Exercise prompt
Please print every record below exactly as it appears, but leave out the pictures.

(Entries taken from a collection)

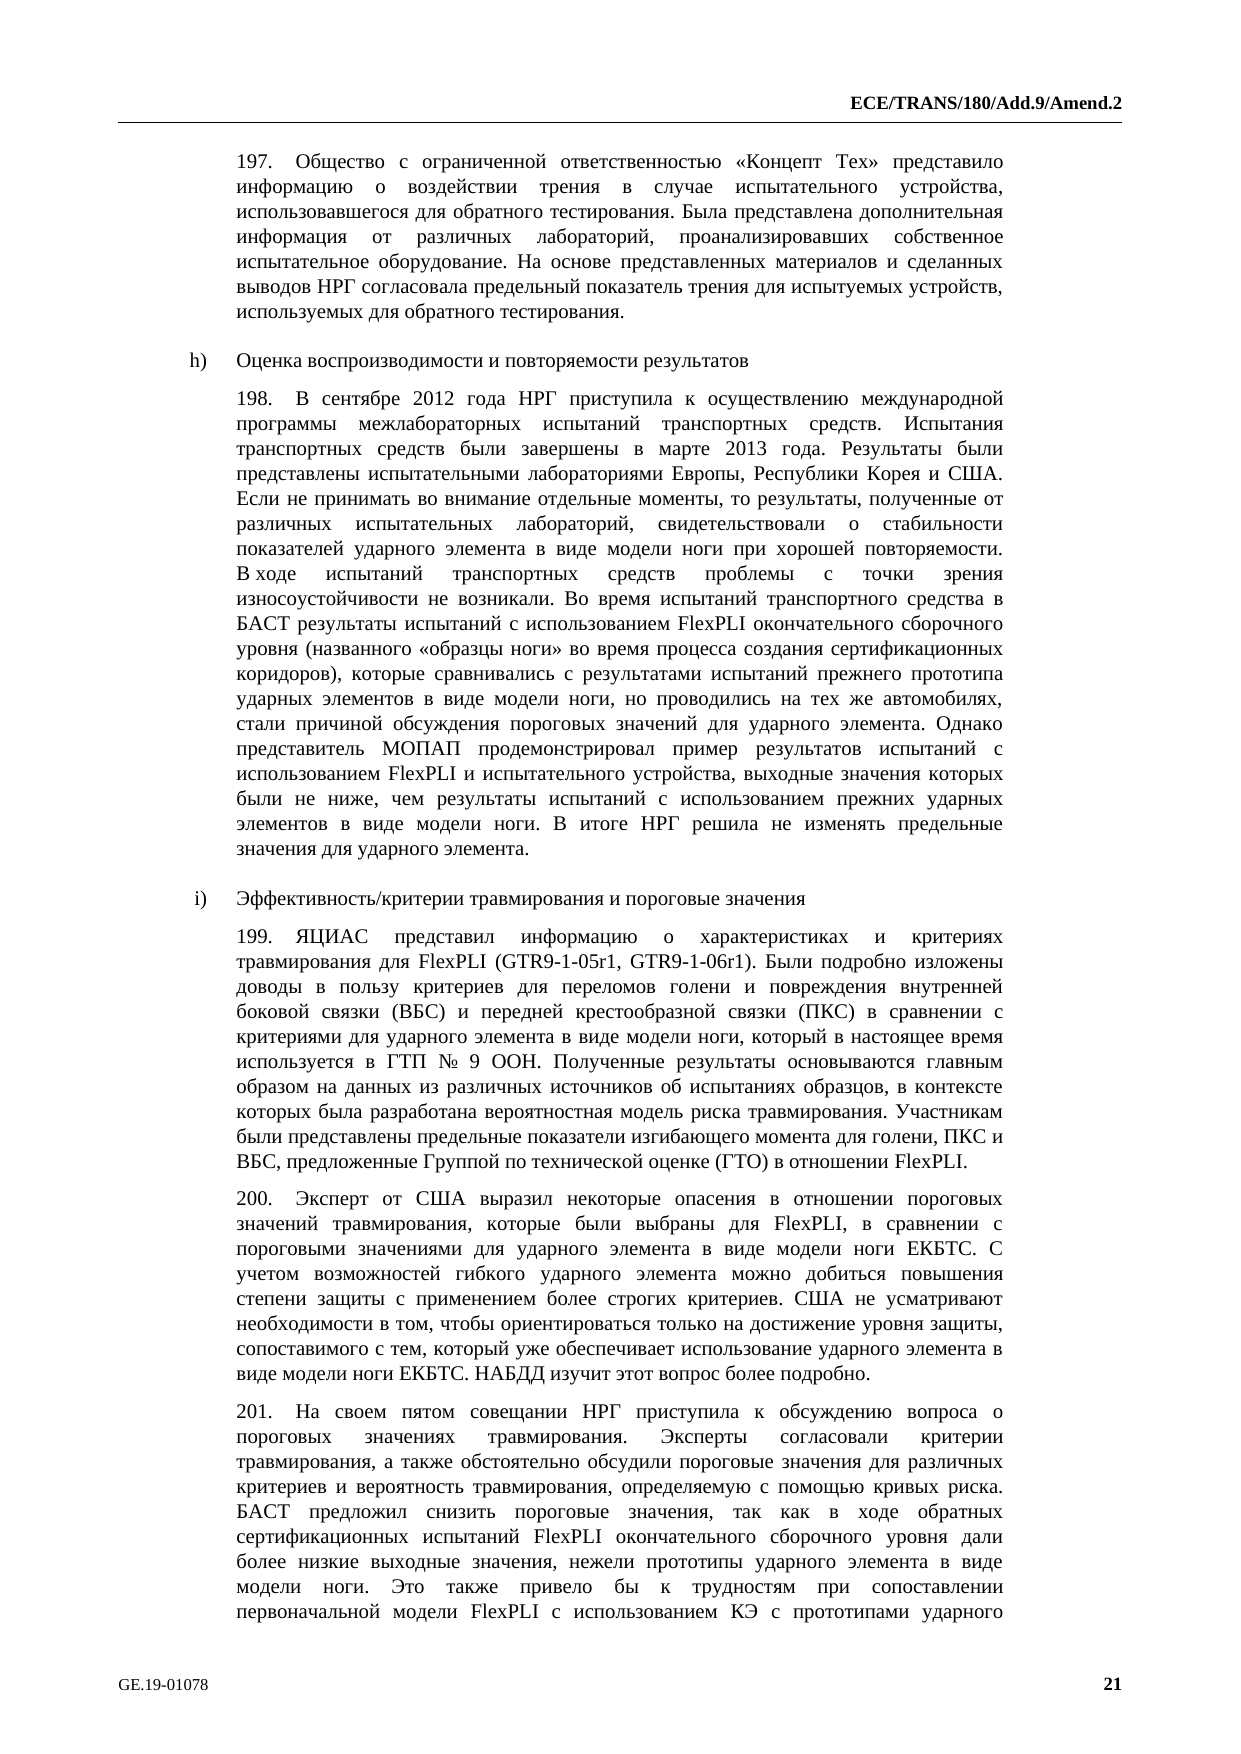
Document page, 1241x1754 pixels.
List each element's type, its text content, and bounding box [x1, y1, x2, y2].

text 199. ЯЦИАС представил информацию о характеристиках и критериях травмирования для FlexPLI (GTR9-1-05r1, GTR9-1-06r1). Были подробно изложены доводы в пользу критериев для переломов голени и повреждения внутренней боковой связки (ВБС) и передней крестообразной связки (ПКС) в сравнении с критериями для ударного элемента в виде модели ноги, который в настоящее время используется в ГТП № 9 ООН. Полученные результаты основываются главным образом на данных из различных источников об испытаниях образцов, в контексте которых была разработана вероятностная модель риска травмирования. Участникам были представлены предельные показатели изгибающего момента для голени, ПКС и ВБС, предложенные Группой по технической оценке (ГТО) в отношении FlexPLI. [236, 923, 1004, 1173]
text 198. В сентябре 2012 года НРГ приступила к осуществлению международной программы межлабораторных испытаний транспортных средств. Испытания транспортных средств были завершены в марте 2013 года. Результаты были представлены испытательными лабораториями Европы, Республики Корея и США. Если не принимать во внимание отдельные моменты, то результаты, полученные от различных испытательных лабораторий, свидетельствовали о стабильности показателей ударного элемента в виде модели ноги при хорошей повторяемости. В ходе испытаний транспортных средств проблемы с точки зрения износоустойчивости не возникали. Во время испытаний транспортного средства в БАСТ результаты испытаний с использованием FlexPLI окончательного сборочного уровня (названного «образцы ноги» во время процесса создания сертификационных коридоров), которые сравнивались с результатами испытаний прежнего прототипа ударных элементов в виде модели ноги, но проводились на тех же автомобилях, стали причиной обсуждения пороговых значений для ударного элемента. Однако представитель МОПАП продемонстрировал пример результатов испытаний с использованием FlexPLI и испытательного устройства, выходные значения которых были не ниже, чем результаты испытаний с использованием прежних ударных элементов в виде модели ноги. В итоге НРГ решила не изменять предельные значения для ударного элемента. [236, 385, 1004, 860]
text 197. Общество с ограниченной ответственностью «Концепт Тех» представило информацию о воздействии трения в случае испытательного устройства, использовавшегося для обратного тестирования. Была представлена дополнительная информация от различных лабораторий, проанализировавших собственное испытательное оборудование. На основе представленных материалов и сделанных выводов НРГ согласовала предельный показатель трения для испытуемых устройств, используемых для обратного тестирования. [236, 148, 1004, 323]
text h) Оценка воспроизводимости и повторяемости результатов [118, 348, 1004, 373]
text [236, 1398, 1004, 1623]
text 200. Эксперт от США выразил некоторые опасения в отношении пороговых значений травмирования, которые были выбраны для FlexPLI, в сравнении с пороговыми значениями для ударного элемента в виде модели ноги ЕКБТС. С учетом возможностей гибкого ударного элемента можно добиться повышения степени защиты с применением более строгих критериев. США не усматривают необходимости в том, чтобы ориентироваться только на достижение уровня защиты, сопоставимого с тем, который уже обеспечивает использование ударного элемента в виде модели ноги ЕКБТС. НАБДД изучит этот вопрос более подробно. [236, 1185, 1004, 1385]
text i) Эффективность/критерии травмирования и пороговые значения [118, 885, 1004, 910]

Solved exercise
Document page, 1241x1754 pixels.
List each element's type, its text content, and bounding box [x1, y1, x2, y2].

text 199. ЯЦИАС представил информацию о характеристиках и критериях травмирования для FlexPLI (GTR9-1-05r1, GTR9-1-06r1). Были подробно изложены доводы в пользу критериев для переломов голени и повреждения внутренней боковой связки (ВБС) и передней крестообразной связки (ПКС) в сравнении с критериями для ударного элемента в виде модели ноги, который в настоящее время используется в ГТП № 9 ООН. Полученные результаты основываются главным образом на данных из различных источников об испытаниях образцов, в контексте которых была разработана вероятностная модель риска травмирования. Участникам были представлены предельные показатели изгибающего момента для голени, ПКС и ВБС, предложенные Группой по технической оценке (ГТО) в отношении FlexPLI. [236, 923, 1004, 1173]
text 198. В сентябре 2012 года НРГ приступила к осуществлению международной программы межлабораторных испытаний транспортных средств. Испытания транспортных средств были завершены в марте 2013 года. Результаты были представлены испытательными лабораториями Европы, Республики Корея и США. Если не принимать во внимание отдельные моменты, то результаты, полученные от различных испытательных лабораторий, свидетельствовали о стабильности показателей ударного элемента в виде модели ноги при хорошей повторяемости. В ходе испытаний транспортных средств проблемы с точки зрения износоустойчивости не возникали. Во время испытаний транспортного средства в БАСТ результаты испытаний с использованием FlexPLI окончательного сборочного уровня (названного «образцы ноги» во время процесса создания сертификационных коридоров), которые сравнивались с результатами испытаний прежнего прототипа ударных элементов в виде модели ноги, но проводились на тех же автомобилях, стали причиной обсуждения пороговых значений для ударного элемента. Однако представитель МОПАП продемонстрировал пример результатов испытаний с использованием FlexPLI и испытательного устройства, выходные значения которых были не ниже, чем результаты испытаний с использованием прежних ударных элементов в виде модели ноги. В итоге НРГ решила не изменять предельные значения для ударного элемента. [236, 385, 1004, 860]
text 197. Общество с ограниченной ответственностью «Концепт Тех» представило информацию о воздействии трения в случае испытательного устройства, использовавшегося для обратного тестирования. Была представлена дополнительная информация от различных лабораторий, проанализировавших собственное испытательное оборудование. На основе представленных материалов и сделанных выводов НРГ согласовала предельный показатель трения для испытуемых устройств, используемых для обратного тестирования. [236, 148, 1004, 323]
text h) Оценка воспроизводимости и повторяемости результатов [118, 348, 1004, 373]
text [236, 1398, 1004, 1623]
text 200. Эксперт от США выразил некоторые опасения в отношении пороговых значений травмирования, которые были выбраны для FlexPLI, в сравнении с пороговыми значениями для ударного элемента в виде модели ноги ЕКБТС. С учетом возможностей гибкого ударного элемента можно добиться повышения степени защиты с применением более строгих критериев. США не усматривают необходимости в том, чтобы ориентироваться только на достижение уровня защиты, сопоставимого с тем, который уже обеспечивает использование ударного элемента в виде модели ноги ЕКБТС. НАБДД изучит этот вопрос более подробно. [236, 1185, 1004, 1385]
text i) Эффективность/критерии травмирования и пороговые значения [118, 885, 1004, 910]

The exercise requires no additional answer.